**WHAT TO DO:** Only the number should be given: how many lines below contain "left".
(SOURCE DATA)
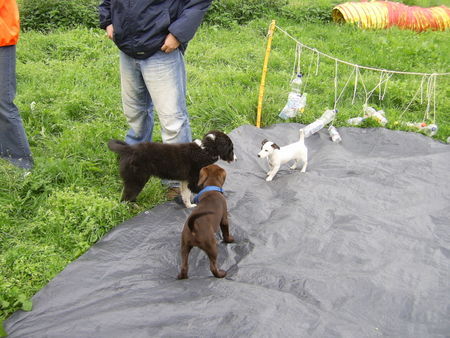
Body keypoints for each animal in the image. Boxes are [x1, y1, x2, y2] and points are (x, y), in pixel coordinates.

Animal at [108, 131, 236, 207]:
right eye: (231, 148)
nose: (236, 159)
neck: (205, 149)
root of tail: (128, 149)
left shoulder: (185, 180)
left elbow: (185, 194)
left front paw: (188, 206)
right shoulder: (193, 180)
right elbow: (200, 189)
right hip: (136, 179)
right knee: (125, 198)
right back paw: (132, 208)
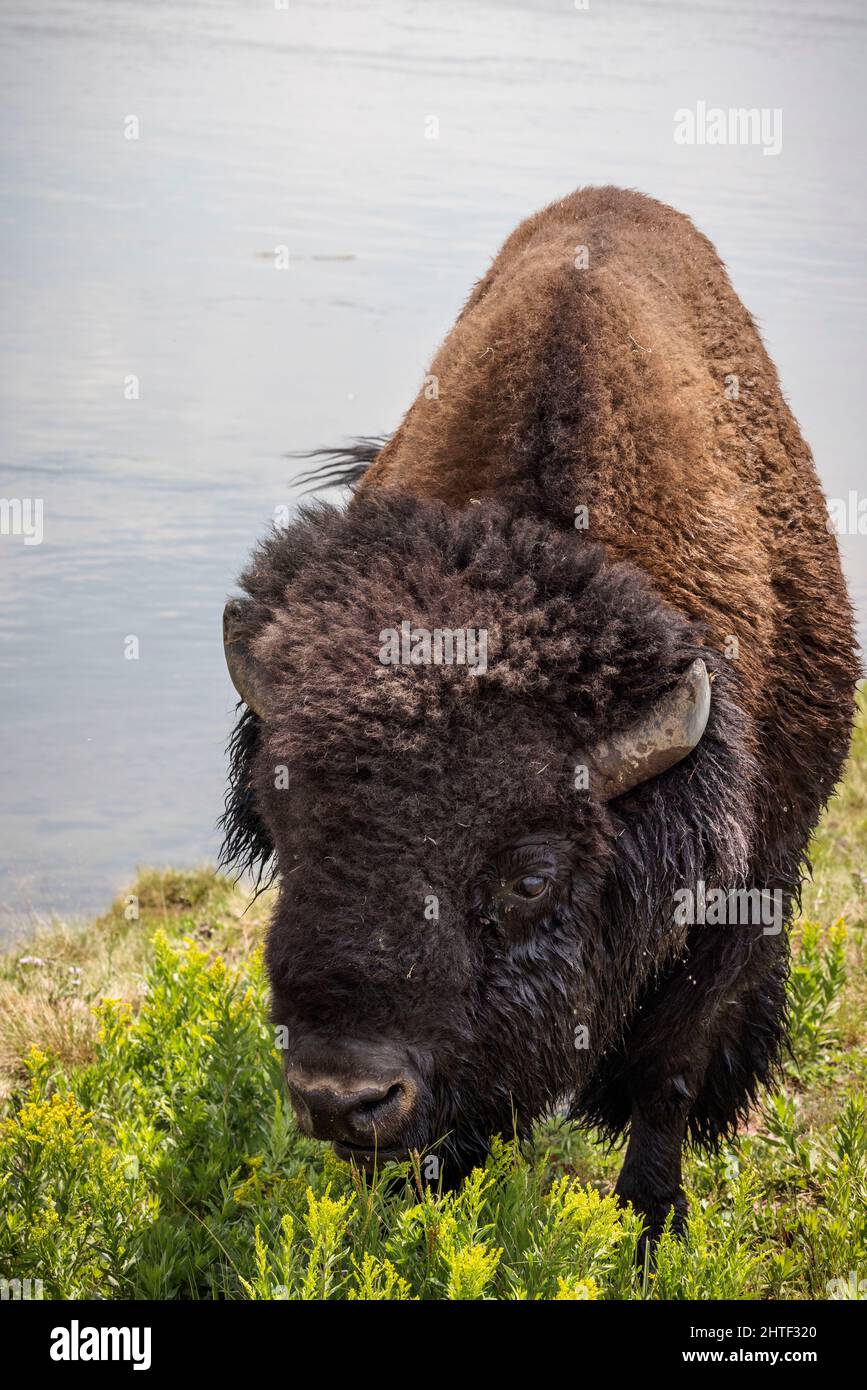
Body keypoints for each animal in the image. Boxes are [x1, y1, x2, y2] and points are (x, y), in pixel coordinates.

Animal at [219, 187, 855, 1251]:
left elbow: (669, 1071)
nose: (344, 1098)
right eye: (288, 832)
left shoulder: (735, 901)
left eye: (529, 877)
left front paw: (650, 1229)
(End SOURCE DATA)
**YOUR RESPONSE:** 7